Work required: Pick out and copy each line below that contains the string "oppositeDirection".

Data provided:

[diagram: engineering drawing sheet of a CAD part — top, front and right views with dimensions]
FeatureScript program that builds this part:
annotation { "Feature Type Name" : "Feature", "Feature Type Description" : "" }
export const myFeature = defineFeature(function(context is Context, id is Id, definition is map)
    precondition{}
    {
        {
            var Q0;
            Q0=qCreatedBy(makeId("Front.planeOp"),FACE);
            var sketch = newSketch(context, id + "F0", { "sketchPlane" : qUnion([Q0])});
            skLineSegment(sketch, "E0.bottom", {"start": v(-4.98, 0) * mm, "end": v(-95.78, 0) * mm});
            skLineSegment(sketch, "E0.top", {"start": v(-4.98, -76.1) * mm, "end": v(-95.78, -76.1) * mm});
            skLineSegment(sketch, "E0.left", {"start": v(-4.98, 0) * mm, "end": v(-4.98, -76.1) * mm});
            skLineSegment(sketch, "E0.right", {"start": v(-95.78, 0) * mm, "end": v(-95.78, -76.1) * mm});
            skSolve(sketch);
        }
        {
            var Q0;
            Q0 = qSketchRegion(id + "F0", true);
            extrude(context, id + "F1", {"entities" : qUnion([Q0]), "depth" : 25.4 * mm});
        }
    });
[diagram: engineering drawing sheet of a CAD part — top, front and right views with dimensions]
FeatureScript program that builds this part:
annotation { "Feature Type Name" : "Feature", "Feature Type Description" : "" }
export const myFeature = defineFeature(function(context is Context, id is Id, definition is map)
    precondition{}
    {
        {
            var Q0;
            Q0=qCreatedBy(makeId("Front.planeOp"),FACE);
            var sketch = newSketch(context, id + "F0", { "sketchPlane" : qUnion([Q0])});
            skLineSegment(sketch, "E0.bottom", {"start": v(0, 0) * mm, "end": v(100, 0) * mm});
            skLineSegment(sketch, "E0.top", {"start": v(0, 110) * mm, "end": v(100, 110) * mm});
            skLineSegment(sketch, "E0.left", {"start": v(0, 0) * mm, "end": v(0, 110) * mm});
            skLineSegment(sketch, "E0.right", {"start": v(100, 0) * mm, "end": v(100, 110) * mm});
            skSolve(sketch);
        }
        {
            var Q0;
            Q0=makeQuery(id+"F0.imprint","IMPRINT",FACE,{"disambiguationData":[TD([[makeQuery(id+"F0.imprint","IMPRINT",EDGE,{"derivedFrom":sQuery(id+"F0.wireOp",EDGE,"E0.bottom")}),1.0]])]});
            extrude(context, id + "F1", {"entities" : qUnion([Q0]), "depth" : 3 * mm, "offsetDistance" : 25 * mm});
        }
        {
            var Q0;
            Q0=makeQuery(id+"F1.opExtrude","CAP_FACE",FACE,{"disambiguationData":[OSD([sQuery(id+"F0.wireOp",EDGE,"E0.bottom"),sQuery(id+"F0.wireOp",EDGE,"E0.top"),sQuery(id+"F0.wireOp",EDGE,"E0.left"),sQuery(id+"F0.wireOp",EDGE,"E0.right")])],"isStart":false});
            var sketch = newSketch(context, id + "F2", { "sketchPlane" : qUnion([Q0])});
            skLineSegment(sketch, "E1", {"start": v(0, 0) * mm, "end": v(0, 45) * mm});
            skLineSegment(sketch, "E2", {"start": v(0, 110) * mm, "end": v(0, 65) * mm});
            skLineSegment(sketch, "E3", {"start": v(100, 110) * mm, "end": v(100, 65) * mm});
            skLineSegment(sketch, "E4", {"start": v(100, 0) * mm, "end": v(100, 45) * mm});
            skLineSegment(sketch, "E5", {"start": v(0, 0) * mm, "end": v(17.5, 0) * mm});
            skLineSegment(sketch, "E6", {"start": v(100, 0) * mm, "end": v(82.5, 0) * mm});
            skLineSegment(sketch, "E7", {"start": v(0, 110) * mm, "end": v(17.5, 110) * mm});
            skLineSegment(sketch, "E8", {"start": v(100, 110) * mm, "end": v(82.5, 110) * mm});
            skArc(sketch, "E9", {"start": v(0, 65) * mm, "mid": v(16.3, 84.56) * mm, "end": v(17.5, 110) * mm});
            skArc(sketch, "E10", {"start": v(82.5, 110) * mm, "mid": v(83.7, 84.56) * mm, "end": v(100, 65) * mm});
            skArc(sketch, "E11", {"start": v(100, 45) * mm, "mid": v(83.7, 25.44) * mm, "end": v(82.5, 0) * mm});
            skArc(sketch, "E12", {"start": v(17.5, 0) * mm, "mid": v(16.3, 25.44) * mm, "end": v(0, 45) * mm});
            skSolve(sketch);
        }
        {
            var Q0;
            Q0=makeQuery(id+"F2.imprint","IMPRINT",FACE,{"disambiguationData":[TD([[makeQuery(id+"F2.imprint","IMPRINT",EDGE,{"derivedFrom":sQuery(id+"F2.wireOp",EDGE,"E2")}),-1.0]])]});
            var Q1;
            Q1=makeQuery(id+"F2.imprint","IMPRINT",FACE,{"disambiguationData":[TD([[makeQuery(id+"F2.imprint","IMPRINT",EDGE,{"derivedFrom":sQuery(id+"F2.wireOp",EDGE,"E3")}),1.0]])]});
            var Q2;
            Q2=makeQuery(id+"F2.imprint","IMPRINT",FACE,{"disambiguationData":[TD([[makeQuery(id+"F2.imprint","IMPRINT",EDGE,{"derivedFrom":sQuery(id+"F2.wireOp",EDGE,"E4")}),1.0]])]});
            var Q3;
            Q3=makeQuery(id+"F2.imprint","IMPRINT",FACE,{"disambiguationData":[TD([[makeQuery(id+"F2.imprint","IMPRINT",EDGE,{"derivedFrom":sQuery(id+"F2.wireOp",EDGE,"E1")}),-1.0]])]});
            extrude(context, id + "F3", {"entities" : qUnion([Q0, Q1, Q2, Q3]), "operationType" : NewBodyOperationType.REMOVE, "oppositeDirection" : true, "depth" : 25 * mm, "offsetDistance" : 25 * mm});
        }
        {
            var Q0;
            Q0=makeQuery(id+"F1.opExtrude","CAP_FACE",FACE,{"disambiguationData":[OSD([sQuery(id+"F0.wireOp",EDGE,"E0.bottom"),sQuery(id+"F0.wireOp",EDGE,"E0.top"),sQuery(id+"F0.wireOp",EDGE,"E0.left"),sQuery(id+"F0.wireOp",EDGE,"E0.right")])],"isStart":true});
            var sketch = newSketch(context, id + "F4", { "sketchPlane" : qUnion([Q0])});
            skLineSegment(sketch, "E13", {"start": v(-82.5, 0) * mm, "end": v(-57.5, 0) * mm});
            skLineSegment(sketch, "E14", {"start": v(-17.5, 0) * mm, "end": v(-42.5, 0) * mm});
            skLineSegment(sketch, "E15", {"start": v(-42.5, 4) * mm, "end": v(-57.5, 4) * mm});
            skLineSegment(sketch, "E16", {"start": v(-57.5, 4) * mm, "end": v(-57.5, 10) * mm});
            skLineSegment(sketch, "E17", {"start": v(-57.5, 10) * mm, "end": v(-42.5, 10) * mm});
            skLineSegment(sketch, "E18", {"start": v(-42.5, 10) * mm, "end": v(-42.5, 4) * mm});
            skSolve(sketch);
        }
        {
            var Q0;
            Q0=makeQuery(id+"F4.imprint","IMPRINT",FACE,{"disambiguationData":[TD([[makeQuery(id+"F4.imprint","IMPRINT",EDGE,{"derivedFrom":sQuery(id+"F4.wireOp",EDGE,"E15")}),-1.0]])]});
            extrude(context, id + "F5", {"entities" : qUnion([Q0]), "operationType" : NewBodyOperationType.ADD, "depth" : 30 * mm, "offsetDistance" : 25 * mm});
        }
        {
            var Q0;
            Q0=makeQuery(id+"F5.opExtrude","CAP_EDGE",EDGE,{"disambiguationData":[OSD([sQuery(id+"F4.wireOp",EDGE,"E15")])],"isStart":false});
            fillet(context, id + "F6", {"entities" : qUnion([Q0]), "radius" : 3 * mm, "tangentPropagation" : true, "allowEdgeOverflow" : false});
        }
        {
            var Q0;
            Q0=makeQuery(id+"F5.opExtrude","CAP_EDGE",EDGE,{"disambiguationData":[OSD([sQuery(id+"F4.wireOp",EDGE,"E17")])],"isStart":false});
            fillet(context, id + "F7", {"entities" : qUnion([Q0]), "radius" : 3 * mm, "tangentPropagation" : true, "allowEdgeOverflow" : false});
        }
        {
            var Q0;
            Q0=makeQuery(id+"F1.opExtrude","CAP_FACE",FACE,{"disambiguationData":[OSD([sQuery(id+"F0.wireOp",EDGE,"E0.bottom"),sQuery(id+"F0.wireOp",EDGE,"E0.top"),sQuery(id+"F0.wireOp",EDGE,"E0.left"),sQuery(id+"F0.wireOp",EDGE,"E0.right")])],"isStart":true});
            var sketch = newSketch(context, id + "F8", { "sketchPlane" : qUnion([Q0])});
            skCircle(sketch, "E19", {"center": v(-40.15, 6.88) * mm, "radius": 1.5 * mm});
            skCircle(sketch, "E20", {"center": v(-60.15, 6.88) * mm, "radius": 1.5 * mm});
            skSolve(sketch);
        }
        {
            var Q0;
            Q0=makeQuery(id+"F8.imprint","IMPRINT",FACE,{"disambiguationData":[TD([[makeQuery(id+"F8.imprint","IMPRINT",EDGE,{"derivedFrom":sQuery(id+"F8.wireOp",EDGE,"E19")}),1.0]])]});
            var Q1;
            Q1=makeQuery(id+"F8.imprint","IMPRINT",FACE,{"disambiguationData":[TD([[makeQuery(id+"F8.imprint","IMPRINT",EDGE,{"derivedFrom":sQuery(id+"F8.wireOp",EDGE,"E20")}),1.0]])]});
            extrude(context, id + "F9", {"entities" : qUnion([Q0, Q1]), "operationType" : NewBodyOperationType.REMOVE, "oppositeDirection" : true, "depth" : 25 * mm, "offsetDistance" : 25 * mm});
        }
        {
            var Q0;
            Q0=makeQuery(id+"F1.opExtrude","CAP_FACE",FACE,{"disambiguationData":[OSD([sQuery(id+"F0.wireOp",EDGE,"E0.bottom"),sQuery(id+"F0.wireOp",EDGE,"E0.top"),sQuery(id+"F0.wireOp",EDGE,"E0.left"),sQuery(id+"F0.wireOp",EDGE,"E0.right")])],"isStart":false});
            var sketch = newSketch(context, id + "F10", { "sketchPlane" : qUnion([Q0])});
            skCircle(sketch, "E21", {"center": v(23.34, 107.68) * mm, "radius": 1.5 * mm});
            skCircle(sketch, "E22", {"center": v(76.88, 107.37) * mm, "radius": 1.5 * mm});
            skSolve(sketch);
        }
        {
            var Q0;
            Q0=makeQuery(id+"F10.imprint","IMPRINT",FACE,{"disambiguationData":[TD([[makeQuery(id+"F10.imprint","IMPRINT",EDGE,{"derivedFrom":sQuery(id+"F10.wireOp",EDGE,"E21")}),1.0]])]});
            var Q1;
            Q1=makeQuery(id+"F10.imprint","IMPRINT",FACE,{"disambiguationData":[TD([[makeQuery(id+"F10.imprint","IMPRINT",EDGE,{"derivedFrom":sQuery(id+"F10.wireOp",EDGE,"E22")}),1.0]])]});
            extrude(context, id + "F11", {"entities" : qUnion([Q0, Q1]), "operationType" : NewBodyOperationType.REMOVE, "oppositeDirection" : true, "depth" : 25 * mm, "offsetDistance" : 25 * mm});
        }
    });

Answer to the task:
            extrude(context, id + "F3", {"entities" : qUnion([Q0, Q1, Q2, Q3]), "operationType" : NewBodyOperationType.REMOVE, "oppositeDirection" : true, "depth" : 25 * mm, "offsetDistance" : 25 * mm});
            extrude(context, id + "F9", {"entities" : qUnion([Q0, Q1]), "operationType" : NewBodyOperationType.REMOVE, "oppositeDirection" : true, "depth" : 25 * mm, "offsetDistance" : 25 * mm});
            extrude(context, id + "F11", {"entities" : qUnion([Q0, Q1]), "operationType" : NewBodyOperationType.REMOVE, "oppositeDirection" : true, "depth" : 25 * mm, "offsetDistance" : 25 * mm});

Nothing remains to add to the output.